Required work
With the pictures left out, copy the listing below exactly.

(Data records)

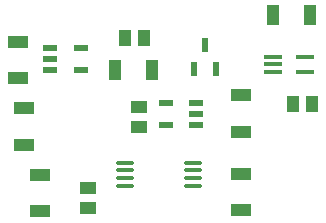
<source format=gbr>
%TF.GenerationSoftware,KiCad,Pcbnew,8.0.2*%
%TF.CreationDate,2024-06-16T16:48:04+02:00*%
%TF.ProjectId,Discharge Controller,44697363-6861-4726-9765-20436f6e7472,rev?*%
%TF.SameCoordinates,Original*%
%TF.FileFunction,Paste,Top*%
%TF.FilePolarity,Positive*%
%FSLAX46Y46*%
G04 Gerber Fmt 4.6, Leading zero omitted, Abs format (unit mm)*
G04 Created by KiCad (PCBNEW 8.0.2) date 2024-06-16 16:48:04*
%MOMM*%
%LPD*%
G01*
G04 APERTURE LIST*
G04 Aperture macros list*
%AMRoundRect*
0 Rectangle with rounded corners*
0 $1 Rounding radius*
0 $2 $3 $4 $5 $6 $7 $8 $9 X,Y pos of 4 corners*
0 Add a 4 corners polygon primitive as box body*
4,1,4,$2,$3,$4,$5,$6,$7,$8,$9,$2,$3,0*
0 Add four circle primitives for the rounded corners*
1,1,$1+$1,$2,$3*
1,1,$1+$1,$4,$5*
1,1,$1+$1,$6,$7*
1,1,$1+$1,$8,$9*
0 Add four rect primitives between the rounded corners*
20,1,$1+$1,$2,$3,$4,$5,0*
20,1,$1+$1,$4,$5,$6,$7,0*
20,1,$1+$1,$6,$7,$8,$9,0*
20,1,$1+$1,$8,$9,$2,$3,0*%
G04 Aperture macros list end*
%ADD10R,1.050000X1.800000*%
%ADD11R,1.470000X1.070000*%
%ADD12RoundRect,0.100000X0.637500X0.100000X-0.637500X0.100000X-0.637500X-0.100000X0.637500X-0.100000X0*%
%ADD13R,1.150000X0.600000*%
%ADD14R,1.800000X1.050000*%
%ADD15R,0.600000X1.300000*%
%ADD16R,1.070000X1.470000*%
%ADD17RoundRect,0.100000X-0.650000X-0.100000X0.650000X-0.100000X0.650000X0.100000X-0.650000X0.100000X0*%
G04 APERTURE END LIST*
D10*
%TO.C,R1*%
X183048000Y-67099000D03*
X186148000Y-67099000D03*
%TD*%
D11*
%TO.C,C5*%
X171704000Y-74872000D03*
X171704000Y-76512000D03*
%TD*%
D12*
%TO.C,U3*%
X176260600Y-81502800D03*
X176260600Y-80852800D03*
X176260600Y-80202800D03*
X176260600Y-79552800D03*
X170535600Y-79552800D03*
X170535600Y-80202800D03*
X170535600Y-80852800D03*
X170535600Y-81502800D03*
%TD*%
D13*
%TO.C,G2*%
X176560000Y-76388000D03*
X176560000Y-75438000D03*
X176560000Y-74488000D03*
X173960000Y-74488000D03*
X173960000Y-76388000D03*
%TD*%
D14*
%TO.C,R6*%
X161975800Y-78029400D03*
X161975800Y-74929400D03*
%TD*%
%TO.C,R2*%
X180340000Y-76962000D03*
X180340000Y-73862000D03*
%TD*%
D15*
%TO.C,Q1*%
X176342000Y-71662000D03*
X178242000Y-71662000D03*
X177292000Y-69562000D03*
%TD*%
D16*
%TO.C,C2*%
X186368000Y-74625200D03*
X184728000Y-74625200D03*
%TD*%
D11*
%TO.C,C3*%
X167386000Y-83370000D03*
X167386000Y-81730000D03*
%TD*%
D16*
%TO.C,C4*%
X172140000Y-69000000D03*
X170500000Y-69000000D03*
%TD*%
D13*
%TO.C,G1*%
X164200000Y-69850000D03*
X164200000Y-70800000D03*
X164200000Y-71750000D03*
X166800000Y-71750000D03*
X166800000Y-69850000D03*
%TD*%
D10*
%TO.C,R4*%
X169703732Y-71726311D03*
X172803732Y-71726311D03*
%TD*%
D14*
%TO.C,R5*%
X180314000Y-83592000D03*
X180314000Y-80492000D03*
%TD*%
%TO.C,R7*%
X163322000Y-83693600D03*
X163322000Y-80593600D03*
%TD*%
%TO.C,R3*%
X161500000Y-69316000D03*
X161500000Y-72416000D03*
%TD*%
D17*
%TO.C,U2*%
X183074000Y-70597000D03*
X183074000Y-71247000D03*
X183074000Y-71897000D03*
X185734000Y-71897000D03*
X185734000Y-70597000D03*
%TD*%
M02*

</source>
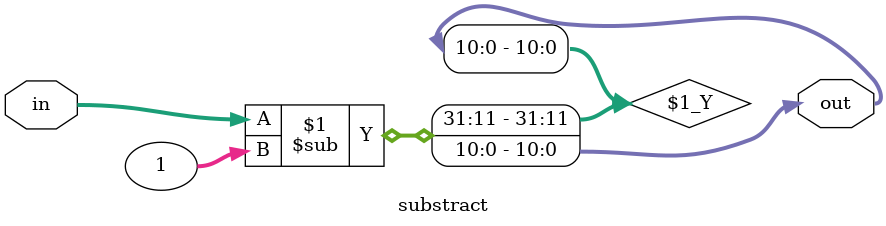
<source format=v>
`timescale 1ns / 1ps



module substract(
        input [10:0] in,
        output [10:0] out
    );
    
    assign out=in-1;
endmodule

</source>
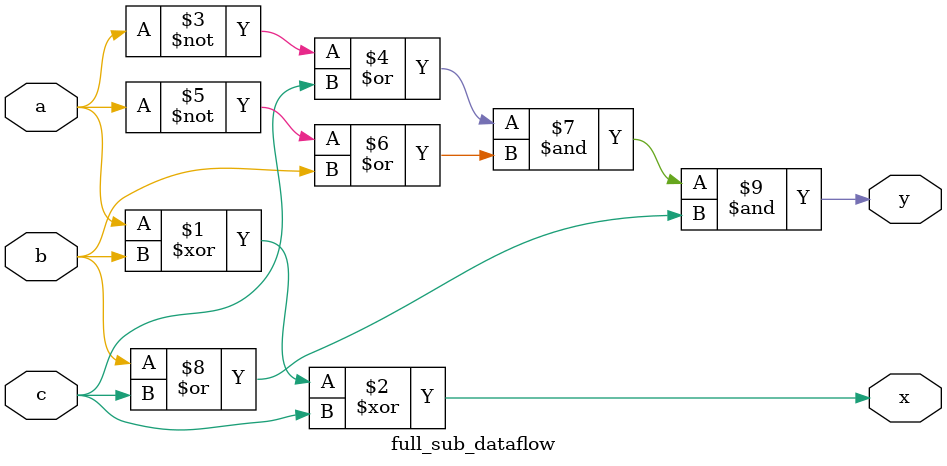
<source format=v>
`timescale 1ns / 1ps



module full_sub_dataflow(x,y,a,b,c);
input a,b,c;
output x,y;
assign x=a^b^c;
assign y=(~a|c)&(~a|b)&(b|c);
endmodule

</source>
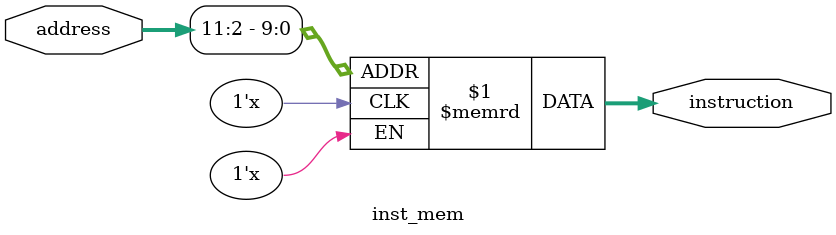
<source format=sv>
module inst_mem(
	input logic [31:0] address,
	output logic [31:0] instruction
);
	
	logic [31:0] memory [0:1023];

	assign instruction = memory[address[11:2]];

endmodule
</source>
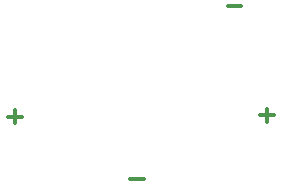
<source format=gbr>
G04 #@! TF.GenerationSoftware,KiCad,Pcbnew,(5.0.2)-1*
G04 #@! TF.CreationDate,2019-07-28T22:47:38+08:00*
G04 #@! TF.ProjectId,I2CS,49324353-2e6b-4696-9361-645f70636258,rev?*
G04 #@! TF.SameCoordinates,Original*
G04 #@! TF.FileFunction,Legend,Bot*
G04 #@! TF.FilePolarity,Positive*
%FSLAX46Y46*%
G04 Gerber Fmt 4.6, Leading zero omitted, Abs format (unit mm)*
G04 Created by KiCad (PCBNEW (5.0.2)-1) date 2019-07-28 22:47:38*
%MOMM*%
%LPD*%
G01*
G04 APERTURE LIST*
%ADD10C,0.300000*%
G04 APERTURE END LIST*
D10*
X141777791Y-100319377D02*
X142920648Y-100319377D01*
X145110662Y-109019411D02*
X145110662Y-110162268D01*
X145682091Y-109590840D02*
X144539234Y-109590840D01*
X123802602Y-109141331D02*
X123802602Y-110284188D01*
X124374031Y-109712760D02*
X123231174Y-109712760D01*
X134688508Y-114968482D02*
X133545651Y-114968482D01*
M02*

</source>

(End Data records)

Result of this task
<source format=gbr>
%TF.GenerationSoftware,KiCad,Pcbnew,8.0.2*%
%TF.CreationDate,2024-06-16T16:48:04+02:00*%
%TF.ProjectId,Discharge Controller,44697363-6861-4726-9765-20436f6e7472,rev?*%
%TF.SameCoordinates,Original*%
%TF.FileFunction,Paste,Top*%
%TF.FilePolarity,Positive*%
%FSLAX46Y46*%
G04 Gerber Fmt 4.6, Leading zero omitted, Abs format (unit mm)*
G04 Created by KiCad (PCBNEW 8.0.2) date 2024-06-16 16:48:04*
%MOMM*%
%LPD*%
G01*
G04 APERTURE LIST*
G04 Aperture macros list*
%AMRoundRect*
0 Rectangle with rounded corners*
0 $1 Rounding radius*
0 $2 $3 $4 $5 $6 $7 $8 $9 X,Y pos of 4 corners*
0 Add a 4 corners polygon primitive as box body*
4,1,4,$2,$3,$4,$5,$6,$7,$8,$9,$2,$3,0*
0 Add four circle primitives for the rounded corners*
1,1,$1+$1,$2,$3*
1,1,$1+$1,$4,$5*
1,1,$1+$1,$6,$7*
1,1,$1+$1,$8,$9*
0 Add four rect primitives between the rounded corners*
20,1,$1+$1,$2,$3,$4,$5,0*
20,1,$1+$1,$4,$5,$6,$7,0*
20,1,$1+$1,$6,$7,$8,$9,0*
20,1,$1+$1,$8,$9,$2,$3,0*%
G04 Aperture macros list end*
%ADD10R,1.050000X1.800000*%
%ADD11R,1.470000X1.070000*%
%ADD12RoundRect,0.100000X0.637500X0.100000X-0.637500X0.100000X-0.637500X-0.100000X0.637500X-0.100000X0*%
%ADD13R,1.150000X0.600000*%
%ADD14R,1.800000X1.050000*%
%ADD15R,0.600000X1.300000*%
%ADD16R,1.070000X1.470000*%
%ADD17RoundRect,0.100000X-0.650000X-0.100000X0.650000X-0.100000X0.650000X0.100000X-0.650000X0.100000X0*%
G04 APERTURE END LIST*
D10*
%TO.C,R1*%
X183048000Y-67099000D03*
X186148000Y-67099000D03*
%TD*%
D11*
%TO.C,C5*%
X171704000Y-74872000D03*
X171704000Y-76512000D03*
%TD*%
D12*
%TO.C,U3*%
X176260600Y-81502800D03*
X176260600Y-80852800D03*
X176260600Y-80202800D03*
X176260600Y-79552800D03*
X170535600Y-79552800D03*
X170535600Y-80202800D03*
X170535600Y-80852800D03*
X170535600Y-81502800D03*
%TD*%
D13*
%TO.C,G2*%
X176560000Y-76388000D03*
X176560000Y-75438000D03*
X176560000Y-74488000D03*
X173960000Y-74488000D03*
X173960000Y-76388000D03*
%TD*%
D14*
%TO.C,R6*%
X161975800Y-78029400D03*
X161975800Y-74929400D03*
%TD*%
%TO.C,R2*%
X180340000Y-76962000D03*
X180340000Y-73862000D03*
%TD*%
D15*
%TO.C,Q1*%
X176342000Y-71662000D03*
X178242000Y-71662000D03*
X177292000Y-69562000D03*
%TD*%
D16*
%TO.C,C2*%
X186368000Y-74625200D03*
X184728000Y-74625200D03*
%TD*%
D11*
%TO.C,C3*%
X167386000Y-83370000D03*
X167386000Y-81730000D03*
%TD*%
D16*
%TO.C,C4*%
X172140000Y-69000000D03*
X170500000Y-69000000D03*
%TD*%
D13*
%TO.C,G1*%
X164200000Y-69850000D03*
X164200000Y-70800000D03*
X164200000Y-71750000D03*
X166800000Y-71750000D03*
X166800000Y-69850000D03*
%TD*%
D10*
%TO.C,R4*%
X169703732Y-71726311D03*
X172803732Y-71726311D03*
%TD*%
D14*
%TO.C,R5*%
X180314000Y-83592000D03*
X180314000Y-80492000D03*
%TD*%
%TO.C,R7*%
X163322000Y-83693600D03*
X163322000Y-80593600D03*
%TD*%
%TO.C,R3*%
X161500000Y-69316000D03*
X161500000Y-72416000D03*
%TD*%
D17*
%TO.C,U2*%
X183074000Y-70597000D03*
X183074000Y-71247000D03*
X183074000Y-71897000D03*
X185734000Y-71897000D03*
X185734000Y-70597000D03*
%TD*%
M02*

</source>
<source format=v>
`timescale 1ns / 1ps



module substract(
        input [10:0] in,
        output [10:0] out
    );
    
    assign out=in-1;
endmodule

</source>
<source format=v>
`timescale 1ns / 1ps



module full_sub_dataflow(x,y,a,b,c);
input a,b,c;
output x,y;
assign x=a^b^c;
assign y=(~a|c)&(~a|b)&(b|c);
endmodule

</source>
<source format=sv>
module inst_mem(
	input logic [31:0] address,
	output logic [31:0] instruction
);
	
	logic [31:0] memory [0:1023];

	assign instruction = memory[address[11:2]];

endmodule
</source>
<source format=gbr>
G04 #@! TF.GenerationSoftware,KiCad,Pcbnew,(5.0.2)-1*
G04 #@! TF.CreationDate,2019-07-28T22:47:38+08:00*
G04 #@! TF.ProjectId,I2CS,49324353-2e6b-4696-9361-645f70636258,rev?*
G04 #@! TF.SameCoordinates,Original*
G04 #@! TF.FileFunction,Legend,Bot*
G04 #@! TF.FilePolarity,Positive*
%FSLAX46Y46*%
G04 Gerber Fmt 4.6, Leading zero omitted, Abs format (unit mm)*
G04 Created by KiCad (PCBNEW (5.0.2)-1) date 2019-07-28 22:47:38*
%MOMM*%
%LPD*%
G01*
G04 APERTURE LIST*
%ADD10C,0.300000*%
G04 APERTURE END LIST*
D10*
X141777791Y-100319377D02*
X142920648Y-100319377D01*
X145110662Y-109019411D02*
X145110662Y-110162268D01*
X145682091Y-109590840D02*
X144539234Y-109590840D01*
X123802602Y-109141331D02*
X123802602Y-110284188D01*
X124374031Y-109712760D02*
X123231174Y-109712760D01*
X134688508Y-114968482D02*
X133545651Y-114968482D01*
M02*

</source>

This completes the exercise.